六本木交差点に面して往時は待ち合わせの場所としても知られるアマンド六本木店。東京オリンピックが開かれた1964年の開業から55年の歳月を経た現在、待ち合わせとしての利用は減り、新たなマッチングの場所として注目を集めつつある。

その旗振り役はアマンドの茂田優社長。16年1月29日の現職就任以降、しばらくして打ち出されたのが企業とのコラボ企画。これまでに、高級百貨店チェーンやゲームアプリ企業など食品以外の企業とも組み、六本木交差点の地の利を生かして数々のプロモーションを実施してきた。

その手応えについて20日同店で発表会に臨んだ茂田社長は「喫茶以外の新たなお客さまが訪れるようになり『なぜ、このようなことをしているの』と驚かれる。六本木のお客さまはそのような驚きを求められているように思う」と語る。

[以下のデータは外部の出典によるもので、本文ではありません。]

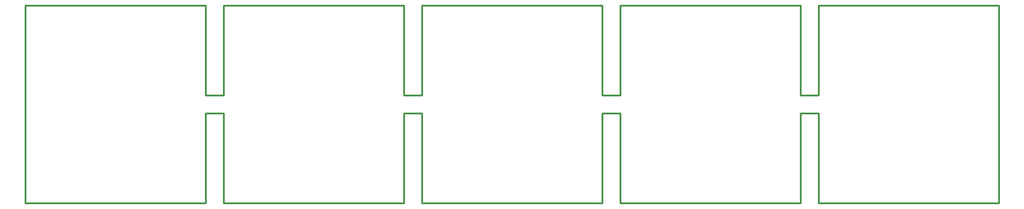
<source format=gbr>
G04 start of page 4 for group 2 idx 2 *
G04 Title: (unknown), outline *
G04 Creator: pcb 20140316 *
G04 CreationDate: Thu 25 Oct 2018 04:49:50 PM GMT UTC *
G04 For: railfan *
G04 Format: Gerber/RS-274X *
G04 PCB-Dimensions (mil): 5400.00 1100.00 *
G04 PCB-Coordinate-Origin: lower left *
%MOIN*%
%FSLAX25Y25*%
%LNOUTLINE*%
%ADD41C,0.0100*%
G54D41*X430000Y0D02*X330000D01*
X430000Y110000D02*X330000D01*
X320000Y60000D02*X330000D01*
X320000Y0D02*Y50000D01*
X330000D01*
Y0D01*
Y60000D02*Y110000D01*
X210000Y0D02*X110000D01*
Y50000D02*Y0D01*
X210000D02*Y50000D01*
X100000Y0D02*X0D01*
X100000Y110000D02*X0D01*
Y0D01*
X100000Y110000D02*Y60000D01*
X210000Y110000D02*X110000D01*
X100000Y60000D02*X110000D01*
Y110000D01*
X100000Y0D02*Y50000D01*
X110000D01*
X320000Y0D02*X220000D01*
X210000Y50000D02*X220000D01*
Y0D01*
X320000Y110000D02*X220000D01*
X210000D02*Y60000D01*
X220000D01*
Y110000D01*
X320000D02*Y60000D01*
X540000Y0D02*X440000D01*
X540000D02*Y110000D01*
X440000Y50000D02*Y0D01*
X540000Y110000D02*X440000D01*
X430000D02*Y60000D01*
X440000D01*
Y110000D01*
X430000Y0D02*Y50000D01*
X440000D01*
M02*

</source>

目下、コラボしているのがJA全農ふくれん。果実を中心に福岡県産の旬の素材を使用したメニューを提供、「ふくおかブランド」食材のPRに協力するとともに「もう一度、アマンド六本木店に足を運んでいただくきっかけにしていく」。

今回のコラボは地方創生も視野に入れたという点で初の取り組みとなる。

「地方と六本木のハブとなる新しいランドマークの役割を地方の方と果たしていきたい。その1弾がJA全農ふくれんさまとのコラボになる」と説明する。

訪れるたびに“次は何?”の驚き

(左から)金井瞳選手、茂田優社長(アマンド)、高津剛所長(JA全農ふくれん)
(左から)金井瞳選手、茂田優社長(アマンド)、高津剛所長(JA全農ふくれん)

来年2月29日を期限に、月ごとにメニューを変更するほか店内でのさまざまなプロモーションを予定し、「訪れるたびに『次は何?』と新たな驚きを感じてもらえるようにしていく」。

第1弾メニューは福岡いちじくオリジナル新品種「博多とよみつひめ」と酸味・甘みのバランスの取れた「蓬莱柿(ほうらいし)」の2種のいちじくを使ったパフェとシェイクで、ともに税抜1千円で販売している。

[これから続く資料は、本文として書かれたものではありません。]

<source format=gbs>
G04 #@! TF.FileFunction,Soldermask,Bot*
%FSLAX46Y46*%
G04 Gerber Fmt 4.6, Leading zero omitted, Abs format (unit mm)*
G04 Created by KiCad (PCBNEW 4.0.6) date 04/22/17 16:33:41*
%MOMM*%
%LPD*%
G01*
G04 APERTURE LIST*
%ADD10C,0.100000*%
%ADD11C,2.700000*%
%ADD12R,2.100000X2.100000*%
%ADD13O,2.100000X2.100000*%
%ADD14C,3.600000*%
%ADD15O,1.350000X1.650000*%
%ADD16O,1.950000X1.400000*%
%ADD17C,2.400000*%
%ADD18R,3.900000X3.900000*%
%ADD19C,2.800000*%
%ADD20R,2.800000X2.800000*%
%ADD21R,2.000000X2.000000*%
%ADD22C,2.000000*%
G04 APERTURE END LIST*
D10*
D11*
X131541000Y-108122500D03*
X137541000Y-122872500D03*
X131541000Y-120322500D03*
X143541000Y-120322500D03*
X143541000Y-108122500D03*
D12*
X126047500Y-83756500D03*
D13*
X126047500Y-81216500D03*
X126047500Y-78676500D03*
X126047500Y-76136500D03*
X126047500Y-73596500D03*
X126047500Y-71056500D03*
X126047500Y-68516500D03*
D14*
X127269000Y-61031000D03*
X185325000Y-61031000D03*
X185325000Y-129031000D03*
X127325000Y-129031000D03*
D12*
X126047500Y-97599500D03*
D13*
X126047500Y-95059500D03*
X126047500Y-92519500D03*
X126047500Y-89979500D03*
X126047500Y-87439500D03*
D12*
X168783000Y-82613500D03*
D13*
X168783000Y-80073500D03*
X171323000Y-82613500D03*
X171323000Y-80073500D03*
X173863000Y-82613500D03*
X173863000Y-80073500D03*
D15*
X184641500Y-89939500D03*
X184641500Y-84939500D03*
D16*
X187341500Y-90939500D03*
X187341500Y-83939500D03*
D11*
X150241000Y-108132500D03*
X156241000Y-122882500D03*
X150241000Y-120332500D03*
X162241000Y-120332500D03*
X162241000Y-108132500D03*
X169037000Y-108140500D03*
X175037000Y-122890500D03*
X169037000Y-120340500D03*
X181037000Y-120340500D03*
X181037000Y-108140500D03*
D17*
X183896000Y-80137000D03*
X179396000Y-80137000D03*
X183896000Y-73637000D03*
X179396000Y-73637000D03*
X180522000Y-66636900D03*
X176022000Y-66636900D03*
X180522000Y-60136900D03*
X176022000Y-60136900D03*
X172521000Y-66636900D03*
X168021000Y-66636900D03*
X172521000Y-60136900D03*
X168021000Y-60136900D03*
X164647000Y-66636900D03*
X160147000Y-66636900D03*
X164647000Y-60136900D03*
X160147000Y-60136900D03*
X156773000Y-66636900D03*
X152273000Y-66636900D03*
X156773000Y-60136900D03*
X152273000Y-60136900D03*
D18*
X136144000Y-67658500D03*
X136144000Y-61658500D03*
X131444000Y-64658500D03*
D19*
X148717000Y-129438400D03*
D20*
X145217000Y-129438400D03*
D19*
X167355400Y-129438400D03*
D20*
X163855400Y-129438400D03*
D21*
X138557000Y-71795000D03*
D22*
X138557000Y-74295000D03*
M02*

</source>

喫茶文化の啓発を活動のひとつの柱に掲げていることから、デザート全般は「アマンド昭和パーラー」、フード全般は「アマンド昭和食堂」のコンセプトが底流にある。

販促物で道行く人にも「ふくおかブランド」食材をアピール(アマンド六本木店/JA全農ふくれん)
販促物で道行く人にも「ふくおかブランド」食材をアピール(アマンド六本木店/JA全農ふくれん)

プロモーションはメニューと連動した食材のディスプレイや販促物による訴求ほか、福岡県産素材のサンプリングやイベントを実施していく。

同店は来年、2度目の東京オリンピックイヤーを迎えることから、さまざまなアスリートをアマンドのアンバサダーに起用する。最初の起用は元・女子走高跳の金井瞳さんで10月のメニューを監修する。

JA全農ふくれんの高津剛園芸部東京営業所長は「福岡県産の旬の果実・野菜を使ったメニューを食べてもらって魅力を拡散してもらいたい」と期待を寄せる。